Bertrand est un peintre éternellement fauché, qui vit aux crochets de quelques rares contacts qui supportent sa misanthropie. Car le jeune homme en mal de reconnaissance est avant tout autocentré, persuadé que son style pictural est aussi génial qu’incompris. Progressivement, les événements s’enchaînent pour Bertrand, qui va tout autant se découvrir des envies de sang qu’attirer l’attention d’un mécène venu d’Europe Centrale. Tout cela est-il le fruit de son imagination (et d’une folie qui s’exprime), ou est-il réellement en train de développer des pouvoirs et des pulsions inattendues ? Et pourquoi tout le ramène sans cesse à ce vieux carnet, hérité de son grand-père ?
Après leur nouvelle traduction du Vampyre de Polidori, les Forges de Vulcain croisent une fois encore la route des vampires. Ce cinquième livre de Romain Ternaux est également le troisième pour la maison d’édition, après L’Histoire du Gourou devenu Loser et Spartacus, biographie déjantée du personnage historique. L’auteur, de l’avis de l’éditeur, flirte avec le grotesque et l’absurde, avec une composante relativement trash. De fait, ce n’est pas I Am Vampire qui contredira ces quelques éléments de style, pour qui ne connaît pas encore la prose de l’auteur. Car la geste de Bertrand, artiste solitaire et malsain, se pare rapidement de certains excès. Excès dans la forme, les péripéties s’enchaînant sans réel temps mort, mais aussi dans le fond, la misanthropie du personnage comme l’évolution qu’il subit le conduisant à une débauche de violence qui ne trouvera d’explication que dans la dernière partie de son périple.
Il faut avouer que même si la trame est parfois abracadabrantesque, la plume de Romain Ternaux ne manque pas d’efficacité, portée par une narration à la première personne. Quoi de plus logique quand il s’agit d’accompagner le personnage au cœur de la folie, et ce même s’il n’y a rien en lui pour attiser l’envie de s’identifier. Cela n’empêche pas d’être tiré par l’auteur d’un bout à l’autre du récit, même si le dernier tiers, à partir du moment où Bertrand arrive au château de Barbec, commence à voir la narration s’essouffler.
Pour ce qui est de la mythologie du vampire, Bertrand ressent progressivement une appétence pour le sang. Pour autant, il ne semble pas avoir de problèmes pour se déplacer la journée, même si son rythme habituel de vie le conduit davantage à sortir la nuit. Il développe en parallèle certains pouvoirs spéciaux, comme une force physique décuplée, et une vitesse hors du commun. Et on finira par découvrir que tout cela pourrait bien trouver son origine dans la généalogie du personnage. Niveau métaphorique, il y a également quelque chose de vampirique dans la manière dont Bertrand vit, même avant que ce qui fait de lui un vampire ne fasse surface. Ne vit-il pas aux crochets de Yann ?

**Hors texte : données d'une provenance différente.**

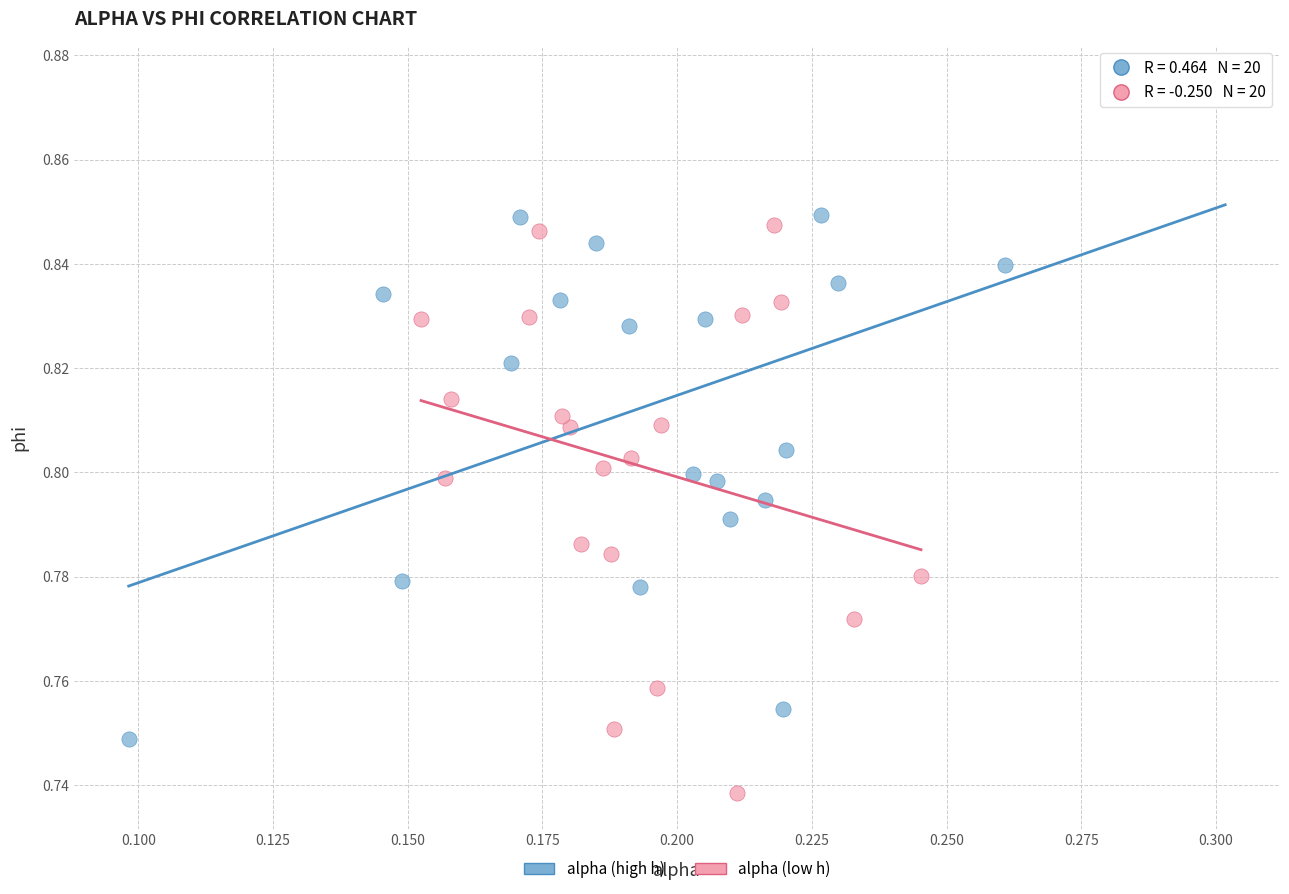

Which series has the widest spread of Y values?

alpha (high h)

Un roman aussi court (160 pages) que rythmé, qui joue avec la figure du vampire et égratigne au passage l’art contemporain, et la mercantilisation dont il fait l’objet. Il y a du style chez Romain Ternaux, et une manière directe de confronter le lecteur avec ce qu’est le personnage. Pour autant, je trouve que l’ensemble finit par s’épuiser, même si le livre tire son épingle du jeu par son côté déjanté.

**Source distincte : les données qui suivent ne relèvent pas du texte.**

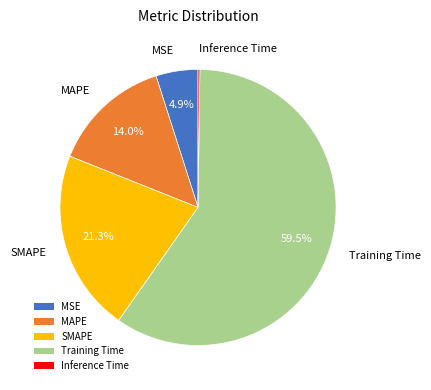

What is the largest slice in the pie chart?

Training Time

Romain Ternaux est un jeune romancier français dont les écrits se caractérisent par une grande modernité et un vocabulaire populaire très imaginatif. Après s’être attaqué à Spartacus et à un loser devenu gourou, il s’est penché sur la figure vampirique.
Au travers de l’histoire de Bertrand, jeune peintre incompris donc génial (de son point de vue), nous assistons à une drôle de comédie émargeant clairement dans le burlesque. A la suite de la découverte d’un carnet de croquis ayant appartenu à son arrière-grand-père, et de différents refus au niveau professionnel, Bertrand agresse à coups de dents plusieurs personnes. En compagnie de son ami Yann, un militaire à l’attitude étrange, il va rentrer en contact avec M. Barbec, un mécène dont le château au coeur des Carpathes rappelle certaines histoires à dents longues…
L’écriture de Romain Ternaux ne s’embarrasse d’aucune contrainte : ni de vraisemblance, ni de mesure, ni ne détails. Dans ce -très court- roman, il livre un récit très nerveux, mettant en scène un suceur de sang dont la métamorphose est soumise à ses (sautes d’) humeurs, et dont les pouvoirs (grande force, capacité de grimper sur les murs ou de passer au travers) sont à peine contrebalancés par les effets négatifs de la lumière du jour.